Let S be a search data structure (such as a red-black tree) that performs insert, delete and search in \(O(\log n)\) time, where \(n\) is the number of elements stored. An empty data structure S can be created in \(O(1)\) time. We would like to construct a static data structure with \(n\) elements that is statically optimal in total access time, given the number of times an element is accessed in an access sequence. Recall that if item \(i\) is accessed \(p_i m\) times in a sequence of \(m\) operations then the static- optimal access time is \(O(m \sum p_i \log 1/p_i )\).

···

*Exercise details*
Please answer these from the passage on search data structures:
(a) In what time does S perform insert, delete and search?
(b) How long does it take to create an empty S?
(c) What is the static-optimal access time for a sequence of m operations?
The data that comes next has nothing to do with the passage on search data structures.

···

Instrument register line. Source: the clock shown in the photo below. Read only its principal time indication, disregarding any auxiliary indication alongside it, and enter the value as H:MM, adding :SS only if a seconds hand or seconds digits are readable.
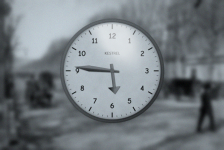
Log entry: 5:46
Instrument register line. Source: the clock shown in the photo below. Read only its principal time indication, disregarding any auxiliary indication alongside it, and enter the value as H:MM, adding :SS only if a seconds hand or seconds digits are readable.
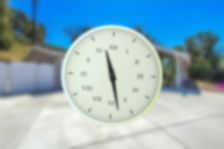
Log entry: 11:28
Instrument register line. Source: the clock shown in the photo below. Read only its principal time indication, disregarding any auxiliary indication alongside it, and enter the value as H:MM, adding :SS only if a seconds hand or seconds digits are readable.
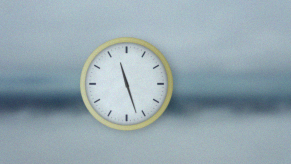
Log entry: 11:27
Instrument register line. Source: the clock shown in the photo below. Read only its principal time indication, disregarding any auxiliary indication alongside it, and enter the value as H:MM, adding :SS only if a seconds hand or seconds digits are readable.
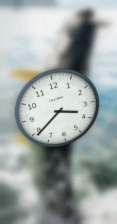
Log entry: 3:39
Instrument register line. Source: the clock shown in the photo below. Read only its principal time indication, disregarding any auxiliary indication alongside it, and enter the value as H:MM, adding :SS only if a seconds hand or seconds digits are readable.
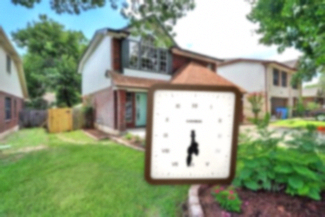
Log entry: 5:31
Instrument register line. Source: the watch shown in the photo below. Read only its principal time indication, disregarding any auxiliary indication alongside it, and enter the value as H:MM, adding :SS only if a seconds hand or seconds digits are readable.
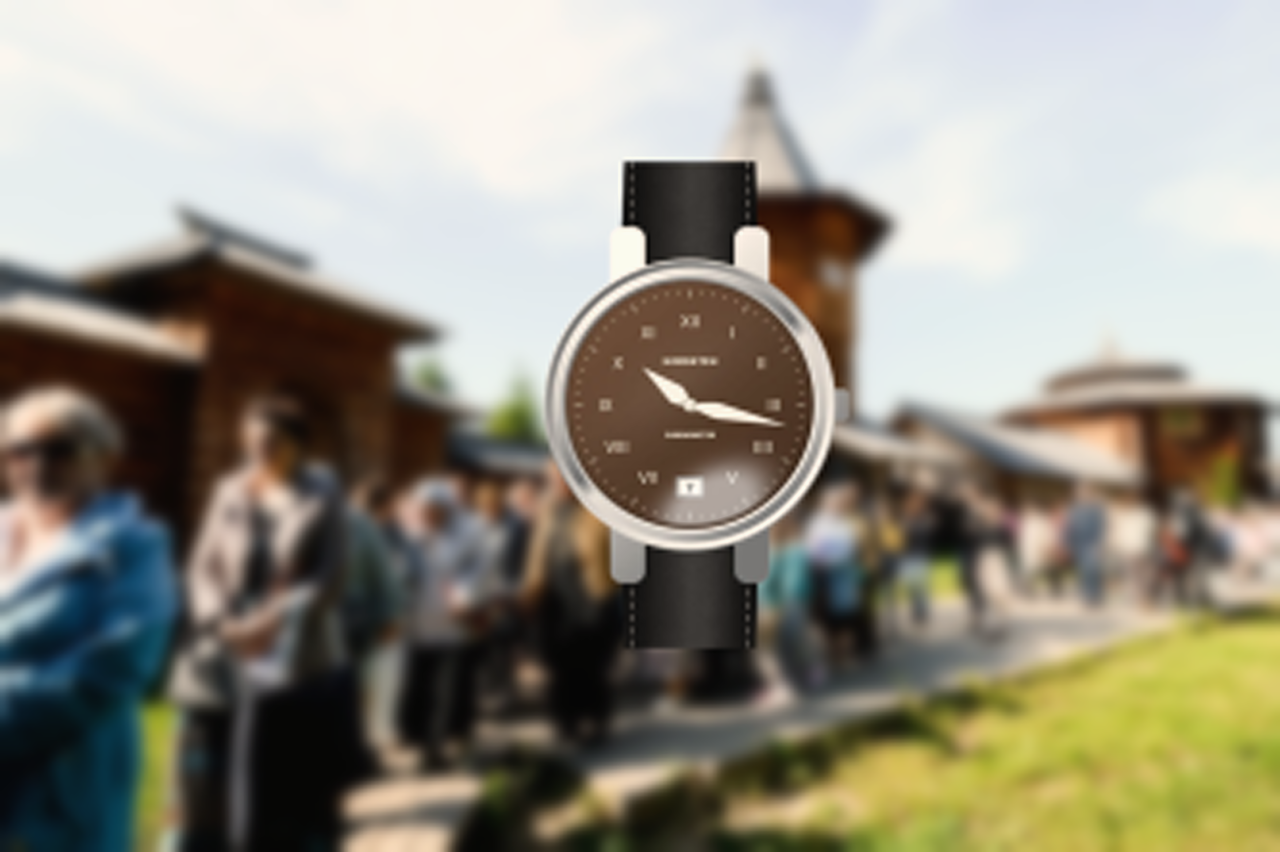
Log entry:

···

*Written answer*
(a) O(log n), where n is the number of elements stored.
(b) O(1) time.
(c) O(m ∑ p_i log 1/p_i).